__Text block__.
# Frontyardfright's tombstone



## Front Yard Fright (Dec 23, 2005)

Last night i finished up my 1st tombstone of the year. It was completely free, i just used some of the scraps i had laying around the garage!  Anyways, here are a few pictures of it. I plan on making a how-to for my website also. Tell me what you think!
(Click on the pic to inlarge)


----------



## Zombie-F (Apr 12, 2004)

Looks mighty fine to me!


----------



## Hauntiholik (May 17, 2006)

Looks great! I still need to make a tombstone this year.


----------



## Gloomy_Gus (Jul 11, 2006)

That's very cool. I'm going to attempt my very first tombstone this weekend.


----------



## TearyThunder (Jul 1, 2006)

Sweet FYF! I'm reallying digging the tombstone.


----------



## Frighteners Entertainment (Jan 24, 2006)

Nice job, like the dimples in the foam.


----------



## trishaanne (Aug 20, 2005)

__Supplied data__.
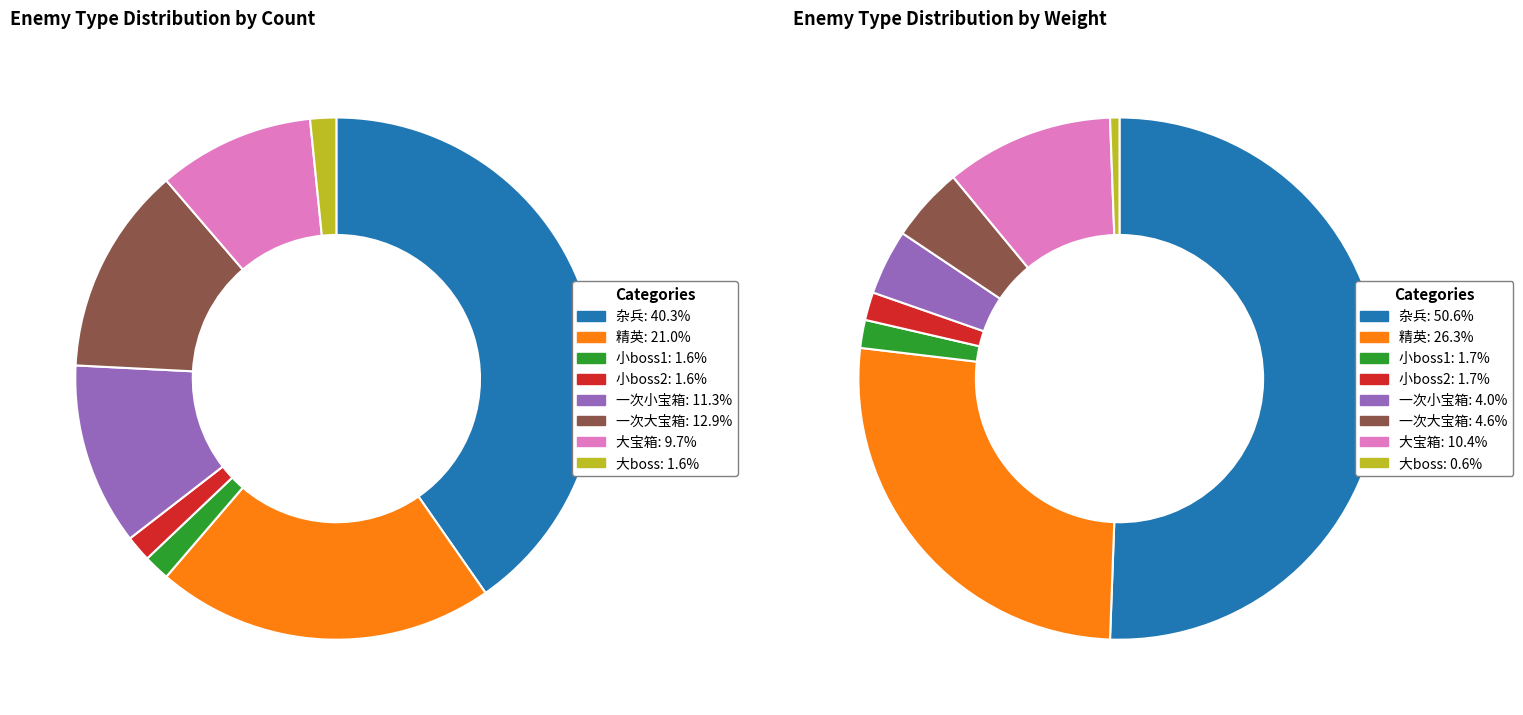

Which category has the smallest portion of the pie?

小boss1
...
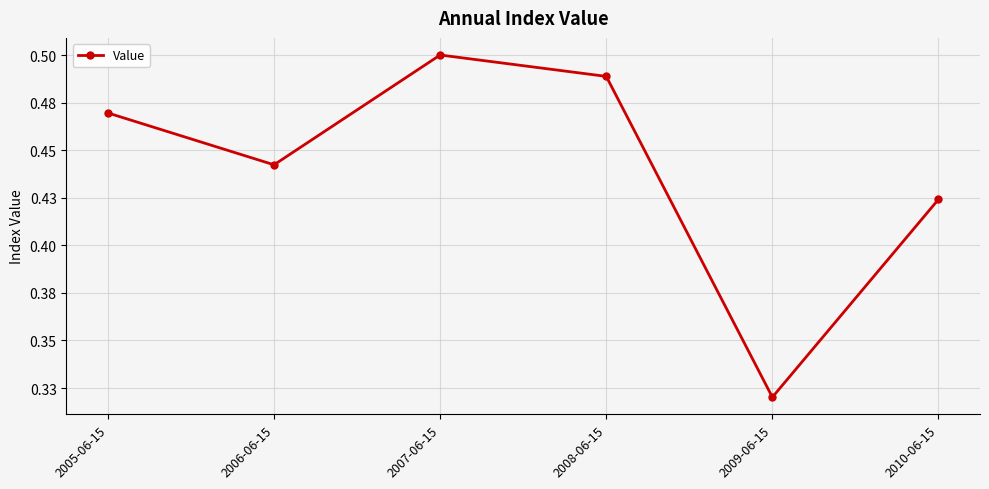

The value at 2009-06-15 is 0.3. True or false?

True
* * *
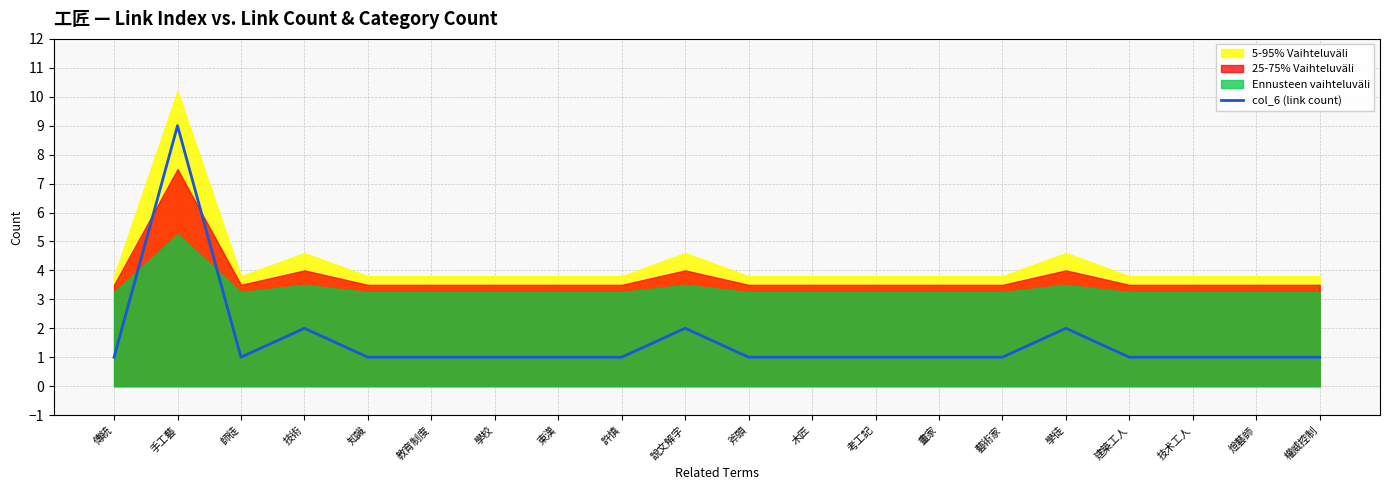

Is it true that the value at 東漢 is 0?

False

__Work instructions__.
Resume the forum thread about the scrap-built tombstone, picking up after its final line.

__Written reply__.
Looking good FYF.


----------



## Ugly Joe (Jul 13, 2006)

Good stone...I actually giggled about the name...

I like the skull engraving.


----------



## mrklaw (Nov 11, 2005)

Great job! Looks good.


----------



## Front Yard Fright (Dec 23, 2005)

thank you all so much for the comments! they mean a lot


----------



## Hellrazor (Jun 18, 2006)

Excellent work frontyard! I really like the engraving


----------



## heresjohnny (Feb 15, 2006)

Nice job FYF


----------



## Gothikim (Jun 30, 2006)

Anna Rexic... teehee! 
Very nice!!!!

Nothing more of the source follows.